Il bene culturale radica ad una appartenenza. La scuola sviluppa, in una ermeneutica pedagogica, il quadro delle appartenenze grazie ad un immaginario storico che deve diventare processo culturale permanente. I beni culturali sono sostanzialmente uno scavo in quella pedagogia che è educazione permanente ai valori della civiltà e dell’integrazione pur in una giusta alterità dei popoli.
In un tale discorso soltanto il principio delle dimensioni demoetnoantropologiche può dare una visione complessiva dell’ascolto. I popoli si ascoltano in un immaginario individuale e non collettivo. Il cambio di un registro critico è proprio questo: dalla visione oggettuale e collettiva di un processo storico bisogna passare ad uno scavo soggettivo e individuale delle culture. Non siamo più ad una antropologia della prassi. Siamo ad una antropologia dell’umanesimo.
Il bene culturale nella scuola è il segno non problematico, ma distintivo di un approccio ad una antropologie delle vite, dei popoli e delle lingue. Ecco perché soffermarsi sulla potenza del concetto etnico permette di scavare nella soggettività dei popoli. Noi non siamo prassi. Siamo tradizione. Il legame tra l’Albania e l’Italia è una “evocazione” di tradizioni.
L’Albania è l’Adriatico che entra nel Mediterraneo. L’Italia è il Mediterraneo che accoglie le linee degli Orienti e dell’Orizzonte greco – balcanico – asiatico. Il Mediterraneo italiano è non solo il nord dell’Africa e il centro dell’Africa. È diventato una geografia della comparazione tra storie e popoli (anche vaganti) e civiltà tra le identità. Intorno a questo scorcio di mare si identificano non solo i tracciati mitico – simbolici archeologici, ma anche quelli medioevali e, in tempi più moderni, quelli richiamati nel Regno di Napoli.
Il Regno di Napoli è stato il Mediterraneo inclusivo perché all’interno della geo metafisica della Magna Grecia si sono inseriti gli Orienti grazie ad un intreccio di contaminazioni dalle quali è possibile una partecipazione ai saperi delle etnie.
Bene, dunque, fa l’Istituto di San Marzano, diretto da Maria Teresa Alfonso, a creare questi legami e queste politiche scolastiche inclusive.
La scuola dialoga sempre più sui saperi dei popoli e delle civiltà sapendo di confrontarsi, quotidianamente, con una soggettività etnica. I beni culturali nelle interpretazioni demoetnoantropologiche sono la garanzia di un processo strategico e congiuntivo tra la tradizione popolare e la lingua.

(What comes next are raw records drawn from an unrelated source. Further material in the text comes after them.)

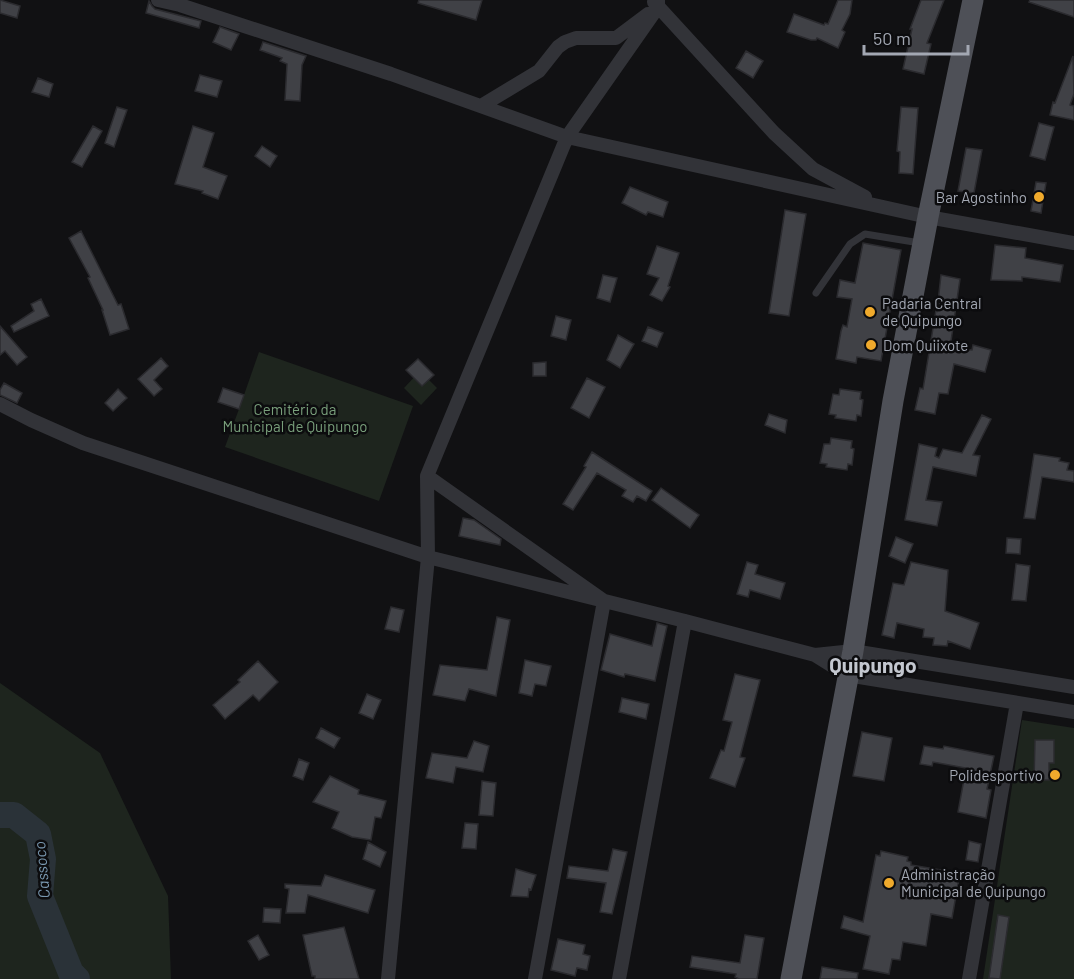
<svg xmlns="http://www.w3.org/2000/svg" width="1074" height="979" viewBox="0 0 1074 979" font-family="Barlow,sans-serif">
	<rect width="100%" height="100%" fill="#111113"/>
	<path fill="#1e251e" d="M 259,352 L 413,406 L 379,501 L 225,447 L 239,409 L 218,402 L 223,388 L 244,395 Z
		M 420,371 L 437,388 L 421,405 L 404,388 Z
		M 0,683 L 100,753 L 168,896 L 171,979 L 0,979 Z
		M 1022,720 L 1074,728 L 1074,979 L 983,979 Z"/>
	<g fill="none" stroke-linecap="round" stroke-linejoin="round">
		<path stroke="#2a3238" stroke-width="26" d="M 0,815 L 14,815 L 38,834 L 43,859 L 40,896 L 71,973 L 77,979"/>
	</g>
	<path fill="#404146" stroke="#2b2b2f" stroke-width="1.5" d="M 0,0 L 20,6 L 17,18 L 0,13 Z
		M 419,0 L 482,0 L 476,20 L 418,3 Z
		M 838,0 L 852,0 L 850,14 L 842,30 L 845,32 L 838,48 L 817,38 L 816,40 L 811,40 L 787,32 L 794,14 L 824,25 L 825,23 L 828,24 Z
		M 921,0 L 944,0 L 927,43 L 931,44 L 924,74 L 903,69 L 912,29 L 910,29 Z
		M 1030,0 L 1074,0 L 1074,17 L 1029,2 Z
		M 149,1 L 152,6 L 155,9 L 201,21 L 199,28 L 146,13 Z
		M 220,27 L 239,34 L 231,50 L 213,42 Z
		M 263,42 L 306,56 L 302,65 L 300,101 L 285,100 L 287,64 L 280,61 L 282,58 L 260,50 Z
		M 746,51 L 763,61 L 753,78 L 736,68 Z
		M 1073,56 L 1074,94 L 1070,105 L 1074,106 L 1074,120 L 1050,115 L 1053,102 L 1055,103 Z
		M 200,75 L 222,81 L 217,97 L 195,91 Z
		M 38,78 L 53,84 L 49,97 L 32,92 Z
		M 117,107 L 127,110 L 114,147 L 105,143 Z
		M 901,107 L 918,108 L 913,174 L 899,173 L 900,152 L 897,151 Z
		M 1039,123 L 1054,127 L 1045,160 L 1030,156 Z
		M 93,126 L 102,131 L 82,167 L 72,162 Z
		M 193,126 L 214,133 L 203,167 L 227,176 L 218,199 L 202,193 L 203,191 L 175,184 Z
		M 262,146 L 277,156 L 270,167 L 255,156 Z
		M 966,148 L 982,150 L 974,193 L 958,191 Z
		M 1036,182 L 1046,183 L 1041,213 L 1031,211 Z
		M 630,187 L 668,202 L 663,217 L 648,212 L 646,215 L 622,203 Z
		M 785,210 L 806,214 L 789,316 L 769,313 Z
		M 81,231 L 118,305 L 121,304 L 129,329 L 110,335 L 102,310 L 103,310 L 88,278 L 90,277 L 69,238 Z
		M 863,243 L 901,250 L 881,361 L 857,357 L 856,363 L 836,359 L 841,331 L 843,325 L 847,327 L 852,299 L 837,297 L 840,280 L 855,283 Z
		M 995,245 L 1026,248 L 1025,258 L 1063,265 L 1060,282 L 1022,277 L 1022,281 L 991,280 Z
		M 657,246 L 679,253 L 668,286 L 670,287 L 662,301 L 650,295 L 659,278 L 647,274 Z
		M 603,275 L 617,278 L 610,302 L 597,298 Z
		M 941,275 L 960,279 L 950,348 L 972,350 L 973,345 L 991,350 L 985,372 L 954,364 L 948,394 L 939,393 L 935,414 L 915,410 L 920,388 L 923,389 L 936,310 L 937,311 Z
		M 41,299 L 49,316 L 14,332 L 11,326 L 34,311 L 31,304 Z
		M 556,316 L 571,320 L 566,340 L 551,336 Z
		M 0,326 L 27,357 L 17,365 L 5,351 L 0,355 Z
		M 648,327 L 663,333 L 657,347 L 642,341 Z
		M 618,335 L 634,344 L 620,368 L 607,360 Z
		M 161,358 L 168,366 L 154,380 L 162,389 L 154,396 L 138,379 Z
		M 418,359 L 434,375 L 422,386 L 406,370 Z
		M 546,362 L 546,376 L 533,376 L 533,363 Z
		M 587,378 L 605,387 L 589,418 L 571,408 Z
		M 4,383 L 22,393 L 17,403 L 0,395 L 0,390 Z
		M 223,388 L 244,395 L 239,409 L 218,402 Z
		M 118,389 L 127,398 L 113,411 L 105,403 Z
		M 840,389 L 861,392 L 860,399 L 863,400 L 861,416 L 857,415 L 856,421 L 835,418 L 836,415 L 829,414 L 833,394 L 839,395 Z
		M 769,414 L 787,420 L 785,433 L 765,425 Z
		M 982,415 L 991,419 L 973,455 L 980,456 L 976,476 L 933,467 L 926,500 L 942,502 L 937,526 L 905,520 L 919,444 L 937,448 L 935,456 L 939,458 L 943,449 L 962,453 Z
		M 831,438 L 852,441 L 851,448 L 854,449 L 852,465 L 848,464 L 847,470 L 826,467 L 827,464 L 820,463 L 824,444 L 830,444 Z
		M 592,452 L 652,491 L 646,501 L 637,496 L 633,502 L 622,496 L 626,490 L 597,473 L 573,510 L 563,504 L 586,467 L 584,466 Z
		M 1034,454 L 1060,458 L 1059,461 L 1069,463 L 1067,470 L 1074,471 L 1074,482 L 1042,477 L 1035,519 L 1024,518 Z
		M 661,488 L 699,515 L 690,528 L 652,500 Z
		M 463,518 L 474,520 L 501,539 L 500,545 L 459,536 Z
		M 896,537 L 913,544 L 905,563 L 889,556 Z
		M 1007,538 L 1021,539 L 1020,554 L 1006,553 Z
		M 747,562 L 758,565 L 755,574 L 785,583 L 780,599 L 750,590 L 748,597 L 737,594 Z
		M 911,562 L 948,570 L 945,611 L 979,623 L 970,649 L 948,641 L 947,646 L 933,645 L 934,638 L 923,637 L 924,629 L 897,623 L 894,638 L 882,635 L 893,583 L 904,585 Z
		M 1016,564 L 1030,566 L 1026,601 L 1012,600 Z
		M 391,607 L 404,610 L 399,632 L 385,629 Z
		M 497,617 L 510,620 L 496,696 L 469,689 L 465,701 L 433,695 L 440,665 L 487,670 Z
		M 657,623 L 667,626 L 655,681 L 625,674 L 624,677 L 601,670 L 610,634 L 652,646 Z
		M 525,660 L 551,666 L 546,686 L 535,684 L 532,696 L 519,693 Z
		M 258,661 L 278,682 L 259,701 L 253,695 L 225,719 L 213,705 L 240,682 L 238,680 Z
		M 735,674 L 760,680 L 740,757 L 745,758 L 735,787 L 710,778 L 721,750 L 724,751 L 732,722 L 723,720 Z
		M 367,694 L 381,700 L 373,719 L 359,713 Z
		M 622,698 L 649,704 L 646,719 L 619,712 Z
		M 321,728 L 340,738 L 334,748 L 316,738 Z
		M 862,732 L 892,738 L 884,781 L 853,776 Z
		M 1035,740 L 1054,740 L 1054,763 L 1049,763 L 1049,780 L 1034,780 Z
		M 474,741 L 489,746 L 483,772 L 456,767 L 453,783 L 426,778 L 432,753 L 467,758 Z
		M 924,746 L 943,749 L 944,746 L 994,756 L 987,789 L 991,790 L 986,818 L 958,812 L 966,768 L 933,762 L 932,766 L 920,764 Z
		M 299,759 L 309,763 L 303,780 L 293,776 Z
		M 330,776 L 359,790 L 358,794 L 386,801 L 381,818 L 375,817 L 371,840 L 352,837 L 332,828 L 339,812 L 313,802 Z
		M 482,781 L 496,783 L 493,816 L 479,815 Z
		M 465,823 L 478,824 L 476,849 L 462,848 Z
		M 969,841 L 981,844 L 978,862 L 966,860 Z
		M 368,842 L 386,852 L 380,867 L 363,859 Z
		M 613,849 L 627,852 L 612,914 L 600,912 L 606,883 L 567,878 L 569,866 L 608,871 Z
		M 881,851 L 908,857 L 907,861 L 911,862 L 911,865 L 960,873 L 952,918 L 931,914 L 926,946 L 903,942 L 900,960 L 892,959 L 889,974 L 863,969 L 870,936 L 841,928 L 844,916 L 863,922 L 876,855 L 880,856 Z
		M 516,869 L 536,875 L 531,890 L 529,889 L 528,897 L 511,896 Z
		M 325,875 L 375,890 L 368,913 L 308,895 L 305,913 L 286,913 L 289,889 L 285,888 L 285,884 L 321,886 Z
		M 264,908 L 281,909 L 280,923 L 263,922 Z
		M 998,915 L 1009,917 L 1000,979 L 989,978 Z
		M 344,927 L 359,979 L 315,979 L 315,976 L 312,976 L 303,935 Z
		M 258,935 L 269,955 L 259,960 L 248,941 Z
		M 745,935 L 764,938 L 757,979 L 739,979 L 735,977 L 736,974 L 690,967 L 692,956 L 740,963 Z
		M 558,939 L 585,945 L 583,954 L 590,956 L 587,970 L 577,968 L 575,976 L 551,970 Z
		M 822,967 L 858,973 L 857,979 L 820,979 Z"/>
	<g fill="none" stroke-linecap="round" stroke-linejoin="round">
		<path stroke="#323338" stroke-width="7" d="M 816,293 L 850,244 L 865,234 L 920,243"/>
		<path stroke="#323338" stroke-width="14" d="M 158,0 L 180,5 L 391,74 L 567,137 L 928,217 L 1074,243
			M 654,2 L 774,133 L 813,169 L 865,197
			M 481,106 L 539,71 L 558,47 L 565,42 L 576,38 L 616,38 L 648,14
			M 0,404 L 31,420 L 83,443 L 428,557 L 685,621
			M 427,476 L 604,601 L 535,979
			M 815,655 L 853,651 L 1074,687
			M 388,979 L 428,557 L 427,476 L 567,137 L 658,7 L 658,0
			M 619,979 L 685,621 L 815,655 L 847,675 L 1074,712
			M 969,979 L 1017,703"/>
		<path stroke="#4e5057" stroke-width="21" d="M 791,979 L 853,651 L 893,401 L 928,217 L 973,0"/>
	</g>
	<g fill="#f0aa2c" stroke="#0c0c0e" stroke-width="2">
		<circle cx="1039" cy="197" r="6"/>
		<circle cx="870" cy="312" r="6"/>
		<circle cx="871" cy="345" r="6"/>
		<circle cx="1055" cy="775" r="6"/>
		<circle cx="889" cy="883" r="6"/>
	</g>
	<g text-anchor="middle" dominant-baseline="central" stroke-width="5" stroke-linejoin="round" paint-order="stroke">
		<g font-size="15" fill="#a3a8b3" stroke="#0c0c0e" text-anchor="start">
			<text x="1027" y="197" text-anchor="end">Bar Agostinho</text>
			<text x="882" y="303">Padaria Central<tspan x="882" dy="17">de Quipungo</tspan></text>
			<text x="883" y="345">Dom Quiixote</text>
			<text x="1043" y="775" text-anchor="end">Polidesportivo</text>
			<text x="901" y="874">Administração<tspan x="901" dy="17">Municipal de Quipungo</tspan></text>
		</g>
		<g font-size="15" fill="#799f7b" stroke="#0c0c0e">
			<text x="295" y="409">Cemitério da<tspan x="295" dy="17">Municipal de Quipungo</tspan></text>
		</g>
		<g font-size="16" font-style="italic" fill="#7997af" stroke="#0c0c0e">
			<text transform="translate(41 870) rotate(-95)">Cassoco</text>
		</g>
		<g font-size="21" font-weight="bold" fill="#c3c7cf" stroke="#0c0c0e">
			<text x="873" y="664">Quipungo</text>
		</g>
	</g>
	<path d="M864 45v9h104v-9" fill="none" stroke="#a3a8b3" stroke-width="3"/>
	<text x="873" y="45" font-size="18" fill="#a3a8b3" stroke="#0c0c0e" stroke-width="4.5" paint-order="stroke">50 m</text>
</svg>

I linguaggi sono suoni, parole, canti e richiami. Ma sono anche musica, danza, costume, sorriso e partecipazione di un dare e avere uno spazio di contributi proprio riferiti a ciò che ho sempre definito antropologia dell’umanesimo dei Mediterranei.
Una antropologia dei Mediterranei nell’umanesimo delle culture. Questa resta la sottolineatura non solo per comprendere, ma anche per essere compresi in una relazione tra Occidente ed Oriente, soprattutto in una temperie di costanti sradicamenti.